== Segment start ==
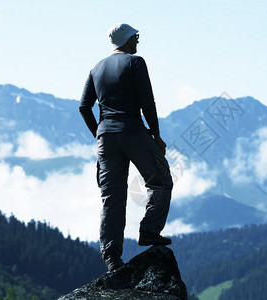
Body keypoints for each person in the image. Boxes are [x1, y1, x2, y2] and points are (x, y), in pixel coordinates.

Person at [79, 23, 173, 272]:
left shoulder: (96, 67)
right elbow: (146, 101)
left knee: (113, 196)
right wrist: (156, 135)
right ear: (127, 40)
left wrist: (98, 133)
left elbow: (84, 107)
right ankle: (150, 232)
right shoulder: (135, 62)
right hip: (132, 130)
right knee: (161, 180)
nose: (138, 42)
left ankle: (112, 259)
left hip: (106, 137)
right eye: (136, 37)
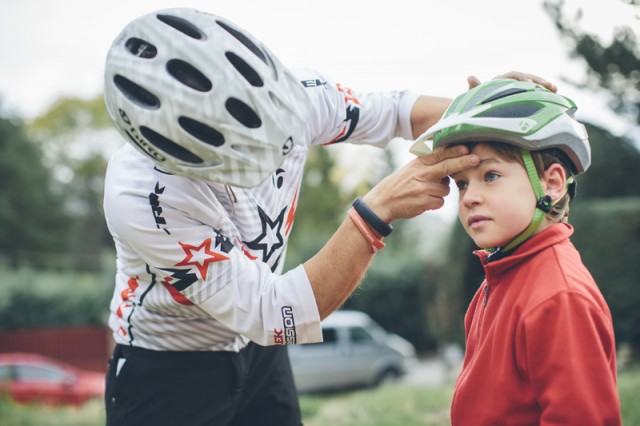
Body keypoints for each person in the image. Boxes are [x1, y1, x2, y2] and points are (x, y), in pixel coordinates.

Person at [102, 8, 556, 426]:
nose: (278, 152)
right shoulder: (143, 196)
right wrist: (375, 213)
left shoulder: (298, 95)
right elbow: (274, 313)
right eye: (244, 154)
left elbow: (394, 111)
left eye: (275, 127)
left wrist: (483, 108)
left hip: (259, 354)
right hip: (167, 365)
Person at [411, 79, 622, 425]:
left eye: (490, 175)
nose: (469, 197)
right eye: (462, 183)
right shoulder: (499, 277)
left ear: (552, 184)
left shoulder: (559, 297)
== Segment end ==
**What needs to be done**.
Retype the data word for word, please, and keep the images out.

**Result of this exercise**.
Body keypoints for each person in the image. Boxes are [x1, y1, x2, y2] and points are (x, y), in pixel coordinates.

Person at [79, 23, 173, 272]:
left shoulder: (96, 67)
right elbow: (146, 101)
left knee: (113, 196)
right wrist: (156, 135)
right ear: (127, 40)
left wrist: (98, 133)
left elbow: (84, 107)
right ankle: (150, 232)
right shoulder: (135, 62)
right hip: (132, 130)
right knee: (161, 180)
nose: (138, 42)
left ankle: (112, 259)
left hip: (106, 137)
right eye: (136, 37)
Body keypoints for each person in the image. Boxes are [x1, y1, x2, y2] and points are (x, y), in pixel coordinates.

Person at [102, 8, 556, 426]:
nose: (278, 152)
right shoulder: (143, 196)
right wrist: (375, 213)
left shoulder: (298, 95)
right elbow: (274, 313)
right eye: (244, 154)
left elbow: (394, 111)
left eye: (275, 127)
left wrist: (483, 108)
left hip: (259, 354)
right hip: (167, 365)
Person at [411, 79, 622, 425]:
left eye: (490, 175)
nose: (469, 197)
right eye: (462, 183)
right shoulder: (499, 277)
left ear: (552, 184)
left shoulder: (559, 297)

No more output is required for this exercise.